■ **Directions**: Copy every line of the data below, keeping each character as it is.

(Data taken from a collection)
+ + + +
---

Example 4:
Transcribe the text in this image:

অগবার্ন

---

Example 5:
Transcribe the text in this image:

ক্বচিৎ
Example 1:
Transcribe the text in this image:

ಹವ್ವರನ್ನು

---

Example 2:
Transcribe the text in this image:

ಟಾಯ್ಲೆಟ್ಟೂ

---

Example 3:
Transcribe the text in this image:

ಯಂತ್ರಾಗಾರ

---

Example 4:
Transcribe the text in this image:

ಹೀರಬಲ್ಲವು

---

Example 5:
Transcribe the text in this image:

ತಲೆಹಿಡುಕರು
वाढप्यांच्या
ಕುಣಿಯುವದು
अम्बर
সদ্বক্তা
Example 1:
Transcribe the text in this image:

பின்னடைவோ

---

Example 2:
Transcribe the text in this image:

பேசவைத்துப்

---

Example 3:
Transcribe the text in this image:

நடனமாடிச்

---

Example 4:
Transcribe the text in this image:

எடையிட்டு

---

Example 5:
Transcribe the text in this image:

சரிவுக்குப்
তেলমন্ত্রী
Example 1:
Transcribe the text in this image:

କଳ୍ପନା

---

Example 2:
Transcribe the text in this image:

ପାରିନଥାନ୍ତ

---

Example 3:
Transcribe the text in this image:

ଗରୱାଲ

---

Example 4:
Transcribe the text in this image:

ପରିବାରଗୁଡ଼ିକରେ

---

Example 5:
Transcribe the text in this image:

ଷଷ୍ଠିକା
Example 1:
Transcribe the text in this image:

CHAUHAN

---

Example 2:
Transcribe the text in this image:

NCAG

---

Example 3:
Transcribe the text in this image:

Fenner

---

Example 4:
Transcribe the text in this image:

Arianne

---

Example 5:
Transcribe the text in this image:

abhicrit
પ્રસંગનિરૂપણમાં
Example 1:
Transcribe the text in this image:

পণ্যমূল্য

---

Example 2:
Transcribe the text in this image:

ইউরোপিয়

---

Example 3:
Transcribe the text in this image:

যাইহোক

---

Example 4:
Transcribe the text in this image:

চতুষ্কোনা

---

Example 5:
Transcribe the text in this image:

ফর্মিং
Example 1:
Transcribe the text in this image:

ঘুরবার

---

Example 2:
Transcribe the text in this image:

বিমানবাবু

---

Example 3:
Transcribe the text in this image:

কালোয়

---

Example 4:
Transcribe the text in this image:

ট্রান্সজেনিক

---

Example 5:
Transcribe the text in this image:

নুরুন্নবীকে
+ + + +
■ **Output below**:
---

Example 4:
Transcribe the text in this image:

অগবার্ন

---

Example 5:
Transcribe the text in this image:

ক্বচিৎ
Example 1:
Transcribe the text in this image:

ಹವ್ವರನ್ನು

---

Example 2:
Transcribe the text in this image:

ಟಾಯ್ಲೆಟ್ಟೂ

---

Example 3:
Transcribe the text in this image:

ಯಂತ್ರಾಗಾರ

---

Example 4:
Transcribe the text in this image:

ಹೀರಬಲ್ಲವು

---

Example 5:
Transcribe the text in this image:

ತಲೆಹಿಡುಕರು
वाढप्यांच्या
ಕುಣಿಯುವದು
अम्बर
সদ্বক্তা
Example 1:
Transcribe the text in this image:

பின்னடைவோ

---

Example 2:
Transcribe the text in this image:

பேசவைத்துப்

---

Example 3:
Transcribe the text in this image:

நடனமாடிச்

---

Example 4:
Transcribe the text in this image:

எடையிட்டு

---

Example 5:
Transcribe the text in this image:

சரிவுக்குப்
তেলমন্ত্রী
Example 1:
Transcribe the text in this image:

କଳ୍ପନା

---

Example 2:
Transcribe the text in this image:

ପାରିନଥାନ୍ତ

---

Example 3:
Transcribe the text in this image:

ଗରୱାଲ

---

Example 4:
Transcribe the text in this image:

ପରିବାରଗୁଡ଼ିକରେ

---

Example 5:
Transcribe the text in this image:

ଷଷ୍ଠିକା
Example 1:
Transcribe the text in this image:

CHAUHAN

---

Example 2:
Transcribe the text in this image:

NCAG

---

Example 3:
Transcribe the text in this image:

Fenner

---

Example 4:
Transcribe the text in this image:

Arianne

---

Example 5:
Transcribe the text in this image:

abhicrit
પ્રસંગનિરૂપણમાં
Example 1:
Transcribe the text in this image:

পণ্যমূল্য

---

Example 2:
Transcribe the text in this image:

ইউরোপিয়

---

Example 3:
Transcribe the text in this image:

যাইহোক

---

Example 4:
Transcribe the text in this image:

চতুষ্কোনা

---

Example 5:
Transcribe the text in this image:

ফর্মিং
Example 1:
Transcribe the text in this image:

ঘুরবার

---

Example 2:
Transcribe the text in this image:

বিমানবাবু

---

Example 3:
Transcribe the text in this image:

কালোয়

---

Example 4:
Transcribe the text in this image:

ট্রান্সজেনিক

---

Example 5:
Transcribe the text in this image:

নুরুন্নবীকে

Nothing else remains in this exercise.